Der Verfassungsschutz Niedersachsen hat die Landespartei der AfD offiziell als „gesichert rechtsextremistisch“ eingestuft. Diese Hochstufung erfolgt vier Jahre nachdem die Partei bereits als „Verdachtsfall“ galt. Damit wird die AfD Niedersachsen nun als „Beobachtungsobjekt von erheblicher Bedeutung“ behandelt, was weitreichende Konsequenzen für die Partei und ihre Mitglieder nach sich zieht. Die Einstufung spiegelt die wachsende Besorgnis über die Entwicklung der Partei in dem Bundesland wider und markiert einen bedeutenden Schritt in der Überwachung durch die Sicherheitsbehörden.
Niedersachsens Innenministerin Daniela Behrens (SPD) äußerte sich eindeutig zu der Bewertung, indem sie betonte, dass die größte Gefahr für die Gesellschaft vom Rechtsextremismus ausgehe und die AfD Niedersachsen diesem Phänomenbereich eindeutig zuzuordnen sei. Sie hob hervor, dass die Partei den Staat und die demokratischen Institutionen verächtlich mache und Menschen mit Migrationshintergrund als Bürger zweiter Klasse betrachte. Insbesondere die unverhohlene Propagierung der „Remigration“ von Millionen Menschen wurde als alarmierendes Merkmal genannt. Die Entscheidung des Verfassungsschutzes stützte sich dabei auf Gerichtsentscheidungen und öffentlich zugängliche Informationen, die als „entlarvend“ bezeichnet wurden.

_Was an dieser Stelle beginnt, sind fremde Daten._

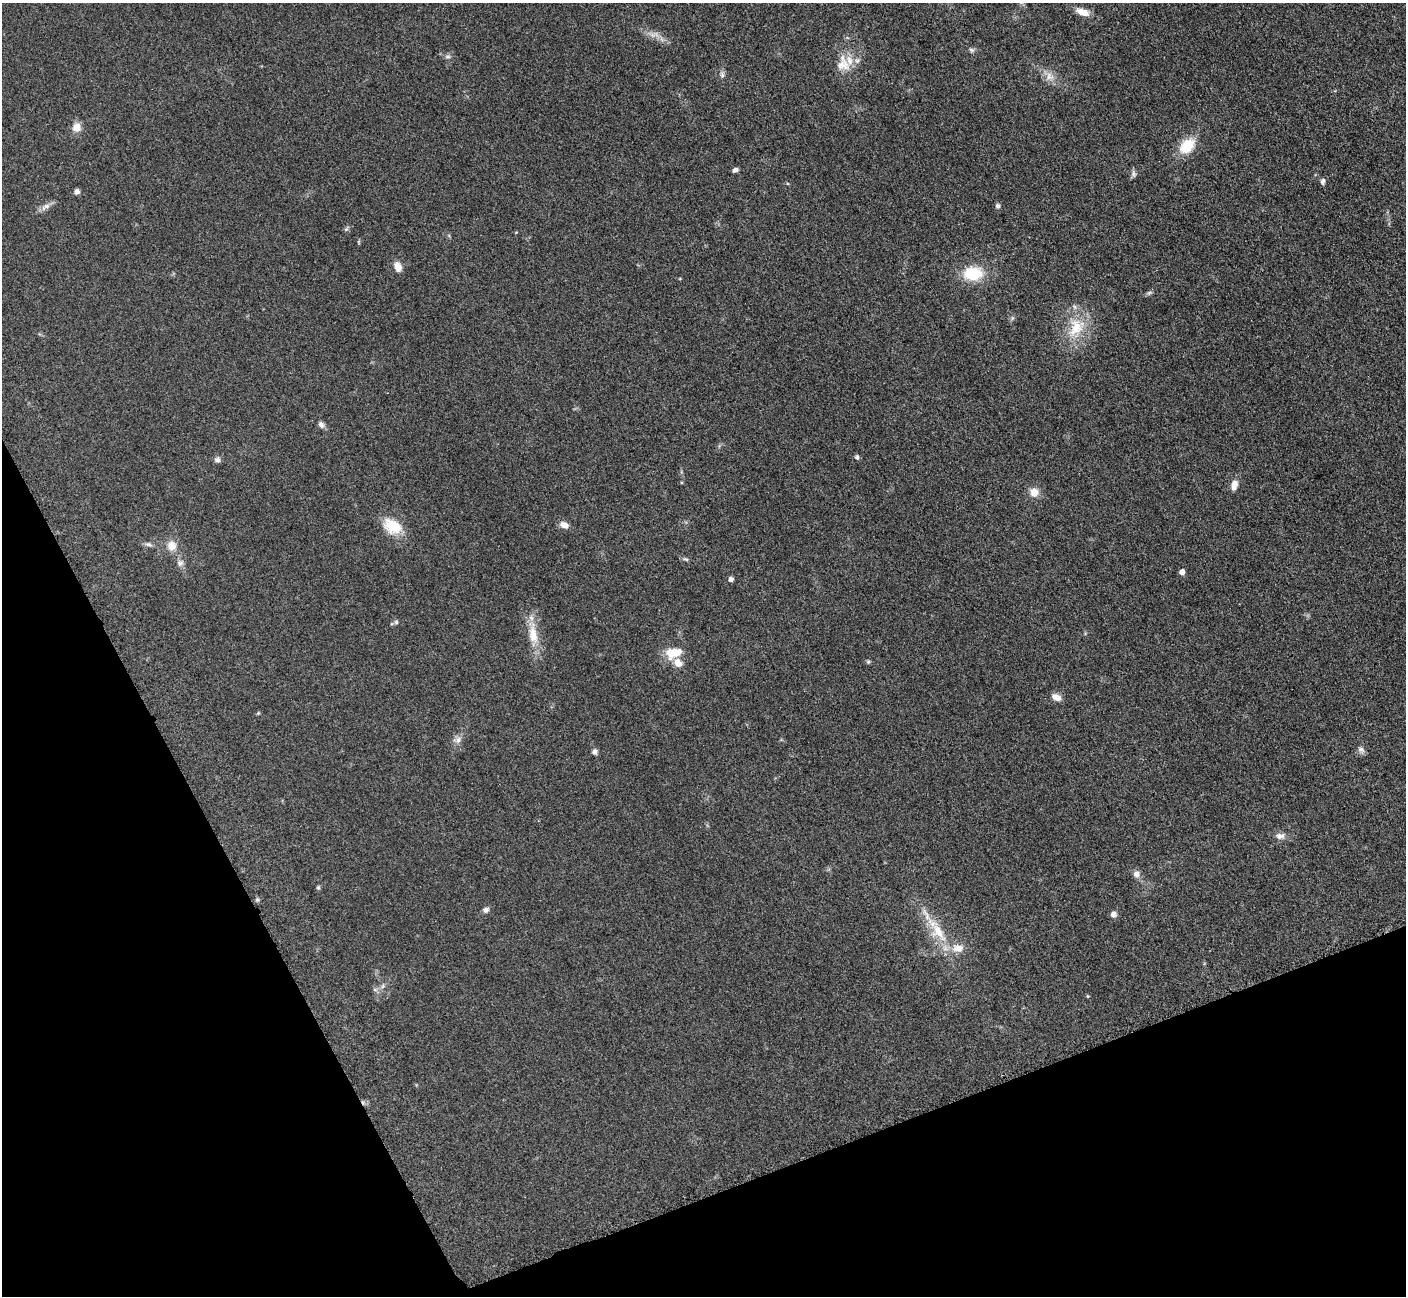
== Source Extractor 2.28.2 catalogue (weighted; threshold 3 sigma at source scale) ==
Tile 14 of 4 x 4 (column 2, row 4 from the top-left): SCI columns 1423-2826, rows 297-1590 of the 5699 x 5661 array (HDU 1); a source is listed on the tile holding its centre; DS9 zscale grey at full resolution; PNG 1408 x 1298 px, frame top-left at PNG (2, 3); no overlay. Shown black and unused: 21% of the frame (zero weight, under 3 of 5 exposures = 4% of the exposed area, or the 3 px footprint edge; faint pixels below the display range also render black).
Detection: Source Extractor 2.28.2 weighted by HDU 2 'WHT'; one run over the whole footprint, this tile lists its part. Background 0.0521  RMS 0.0055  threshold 0.0249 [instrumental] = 3 sigma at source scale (4.5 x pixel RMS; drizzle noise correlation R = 1.50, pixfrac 1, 0.05/0.05 arcsec/px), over >= 5 px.
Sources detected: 56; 4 inside a brighter listed object's ellipse — not listed separately; the other 52 listed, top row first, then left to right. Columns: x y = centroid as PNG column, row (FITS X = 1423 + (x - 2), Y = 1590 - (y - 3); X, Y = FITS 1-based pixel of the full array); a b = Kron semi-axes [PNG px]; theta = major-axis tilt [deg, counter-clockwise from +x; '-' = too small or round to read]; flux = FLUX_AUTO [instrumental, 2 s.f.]
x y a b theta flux
1083 12 16 7 -16 6.1
652 35 9 6 -33 2.4
971 50 7 5 -21 1.2
448 57 8 4 8 1.1
843 65 20 16 2 9.1
722 75 8 6 -89 1.5
1050 76 14 10 -48 4.7
76 127 12 11 - 4.8
1187 146 20 14 46 15
735 170 7 4 21 1.7
1133 174 10 6 -78 1.5
1323 181 8 5 86 1.4
77 191 6 6 - 1.8
998 206 6 6 - 1.2
45 207 16 7 30 3
346 229 7 4 1 0.88
398 267 11 8 -71 4.7
972 274 14 10 3 25
1149 293 8 5 31 1.1
1076 327 31 21 58 20
321 424 9 7 -60 1.9
857 457 6 5 - 1.3
217 460 8 8 - 1.8
1234 485 13 7 75 4
1034 492 10 9 - 5.5
564 525 11 7 -21 3.6
392 526 25 17 -31 14
148 544 11 5 -13 1.7
171 546 12 11 - 6
686 559 8 5 -25 1.1
180 563 9 9 - 2.4
1182 572 4 4 - 3.4
731 579 5 4 - 2
396 622 5 5 - 0.96
533 635 29 12 -80 12
674 653 22 13 14 10
868 662 5 4 - 0.86
1056 697 11 7 -27 3.9
258 713 5 4 - 0.58
458 740 12 8 9 2.7
1361 750 10 7 -40 2
595 752 7 6 - 1.7
1280 836 12 8 3 3.2
1136 874 8 8 - 2.7
318 887 6 5 - 0.82
257 900 5 5 - 0.86
486 910 8 6 25 1.9
1113 914 7 7 - 2.1
938 932 40 16 -56 21
383 986 6 6 - 1.3
375 990 7 4 0 1.1
1088 996 5 3 - 0.46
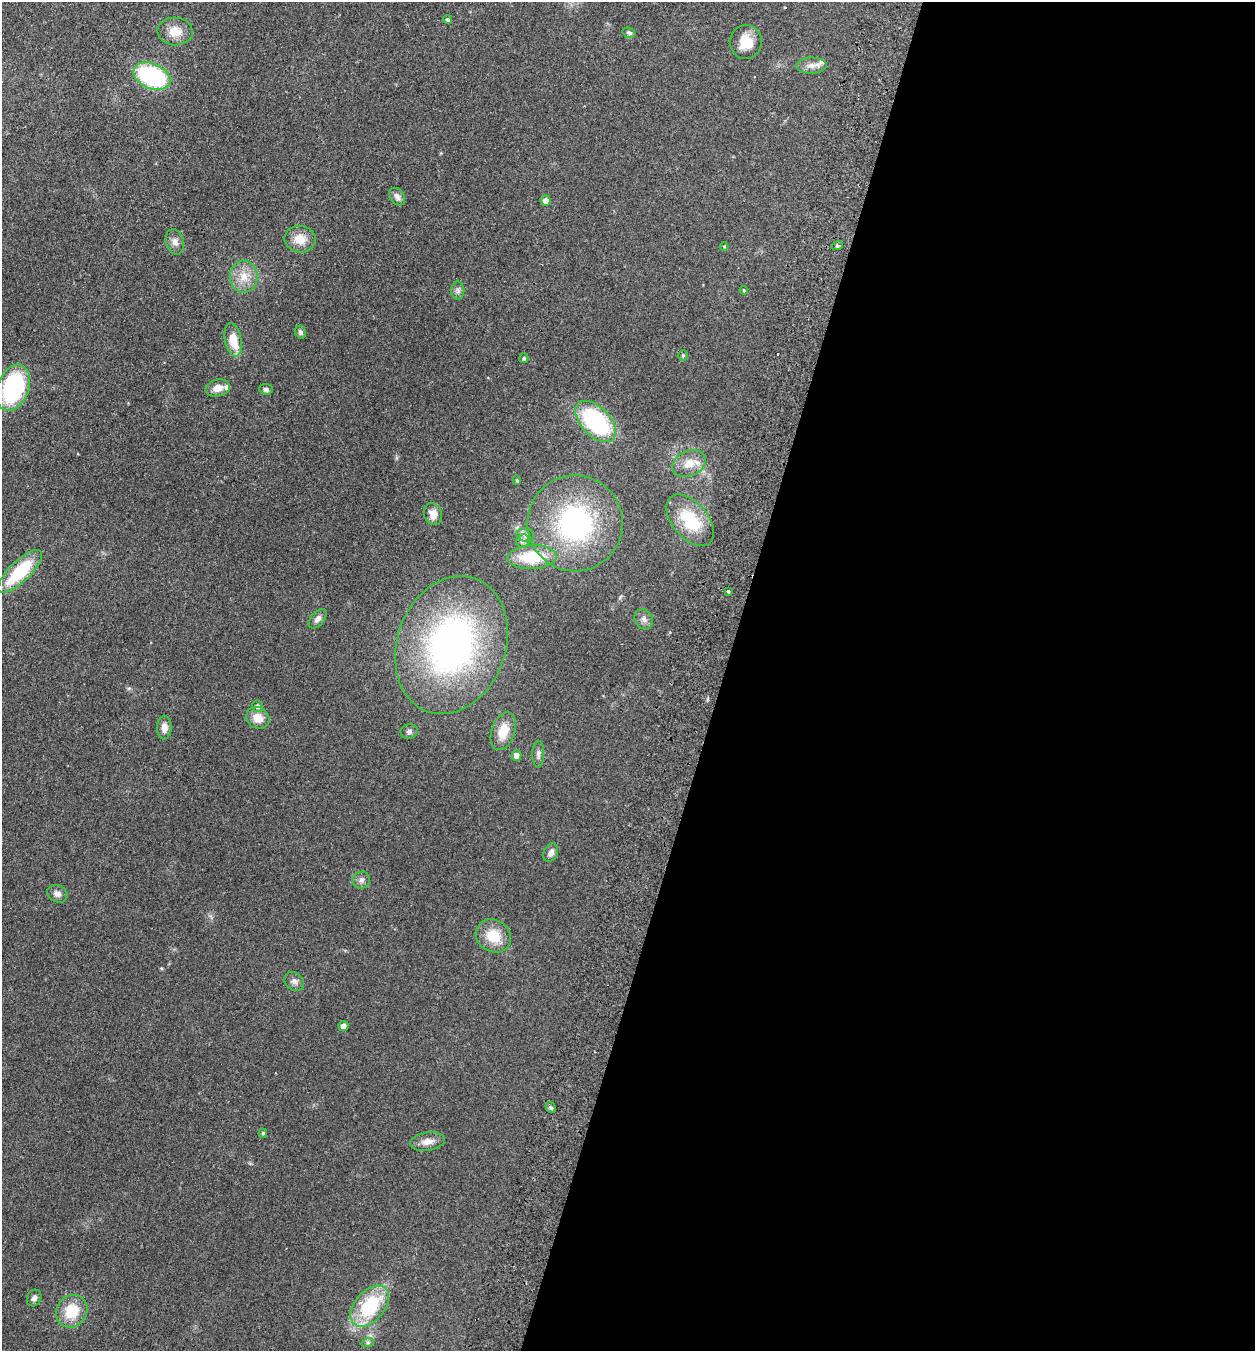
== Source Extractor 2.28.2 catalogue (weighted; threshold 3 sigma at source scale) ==
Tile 12 of 4 x 4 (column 4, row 3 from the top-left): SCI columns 3949-5201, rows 1372-2720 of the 5519 x 5440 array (HDU 1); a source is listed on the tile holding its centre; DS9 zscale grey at full resolution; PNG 1257 x 1353 px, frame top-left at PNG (2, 2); each listed source drawn as its Kron ellipse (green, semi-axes under 4 px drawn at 4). Shown black and unused: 42% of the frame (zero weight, under 2 of 3 exposures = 3% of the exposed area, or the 3 px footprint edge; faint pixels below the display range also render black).
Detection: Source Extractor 2.28.2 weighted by HDU 2 'WHT'; one run over the whole footprint, this tile lists its part. Background 0.0925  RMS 0.0083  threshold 0.0372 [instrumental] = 3 sigma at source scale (4.5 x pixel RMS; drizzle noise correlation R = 1.50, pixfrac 1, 0.05/0.05 arcsec/px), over >= 5 px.
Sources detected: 59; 1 cosmic-ray / hot-pixel residue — neither listed nor drawn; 2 inside a brighter listed object's ellipse — not listed separately; the other 56 listed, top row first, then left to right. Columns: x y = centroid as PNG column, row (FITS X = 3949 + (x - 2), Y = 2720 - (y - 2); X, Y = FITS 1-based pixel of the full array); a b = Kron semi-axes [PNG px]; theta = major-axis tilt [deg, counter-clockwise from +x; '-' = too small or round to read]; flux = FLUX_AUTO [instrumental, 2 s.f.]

Die neue Einstufung ermöglicht dem Verfassungsschutz, die AfD Niedersachsen leichter mit nachrichtendienstlichen Mitteln zu beobachten. Dazu gehören die Observation von Partei und Mitgliedern, die Anwerbung von V-Leuten sowie die Überwachung der Telekommunikation. Die Verhältnismäßigkeit dieser „eingriffsintensiven“ Maßnahmen ist nun leichter zu begründen. Zudem wurde darauf hingewiesen, dass Extremisten nicht im öffentlichen Dienst arbeiten dürfen, weshalb nun jeder Einzelfall geprüft werden muss. Dies knüpft an die bundesweite Einstufung der AfD-Bundespartei als „gesichert rechtsextremistisch“ im Mai des Vorjahres an, auch wenn diese Bezeichnung aufgrund einer Klage derzeit öffentlich nicht verwendet wird. Auch die frühere Jugendorganisation „Junge Alternative“ war eingestuft und hat sich aufgelöst, während „Generation Deutschland“ als neue Struktur entsteht, in der Niedersachsen stark vertreten ist.
Der niedersächsische Jahresbericht 2024 unterstreicht die anhaltende Bedrohung der Demokratie durch rechtsextremistische Tendenzen, denen die AfD nun offiziell zugerechnet wird. Die Bestrebungen der AfD in Bayern, eine Sonderpolizei nach dem Vorbild der US-Abschiebebehörde einzuführen, zeigen zudem parteiinterne Diskussionen auf, die für den niedersächsischen Landesverband ein Dilemma darstellen könnten. Die Neugründung des niedersächsischen Landesverbandes der neuen Jugendstruktur „Generation Deutschland“ am kommenden Wochenende in Dötlingen verdeutlicht die fortgesetzte Etablierung rechtsextremer Elemente innerhalb der Partei und festigt ihren Status als „Beobachtungsobjekt von erheblicher Bedeutung“ für die Landesbehörden.